Supplied entries:
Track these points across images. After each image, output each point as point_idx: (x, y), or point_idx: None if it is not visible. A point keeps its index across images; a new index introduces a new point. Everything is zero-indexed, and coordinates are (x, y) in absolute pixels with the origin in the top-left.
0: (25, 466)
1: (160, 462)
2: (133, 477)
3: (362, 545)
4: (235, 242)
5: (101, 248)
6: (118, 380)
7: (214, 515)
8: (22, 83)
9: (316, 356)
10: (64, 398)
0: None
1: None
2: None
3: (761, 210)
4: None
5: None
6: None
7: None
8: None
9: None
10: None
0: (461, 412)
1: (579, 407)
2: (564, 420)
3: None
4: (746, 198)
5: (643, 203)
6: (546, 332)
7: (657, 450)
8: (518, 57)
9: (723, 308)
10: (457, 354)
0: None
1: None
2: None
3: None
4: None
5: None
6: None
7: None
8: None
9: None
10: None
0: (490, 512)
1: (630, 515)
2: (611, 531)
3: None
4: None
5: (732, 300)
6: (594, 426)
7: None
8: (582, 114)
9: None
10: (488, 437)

Problem to work on: Could you quote all of the data above verbatim, from its first line through its last?

Complete response:
Track these points across images. After each image, output each point as point_idx: (x, y), or point_idx: None if it is not visible. A point keeps its index across images; a new index introduces a new point. Everything is zero-indexed, and coordinates are (x, y) in absolute pixels with the origin in the top-left.
0: (25, 466)
1: (160, 462)
2: (133, 477)
3: (362, 545)
4: (235, 242)
5: (101, 248)
6: (118, 380)
7: (214, 515)
8: (22, 83)
9: (316, 356)
10: (64, 398)
0: None
1: None
2: None
3: (761, 210)
4: None
5: None
6: None
7: None
8: None
9: None
10: None
0: (461, 412)
1: (579, 407)
2: (564, 420)
3: None
4: (746, 198)
5: (643, 203)
6: (546, 332)
7: (657, 450)
8: (518, 57)
9: (723, 308)
10: (457, 354)
0: None
1: None
2: None
3: None
4: None
5: None
6: None
7: None
8: None
9: None
10: None
0: (490, 512)
1: (630, 515)
2: (611, 531)
3: None
4: None
5: (732, 300)
6: (594, 426)
7: None
8: (582, 114)
9: None
10: (488, 437)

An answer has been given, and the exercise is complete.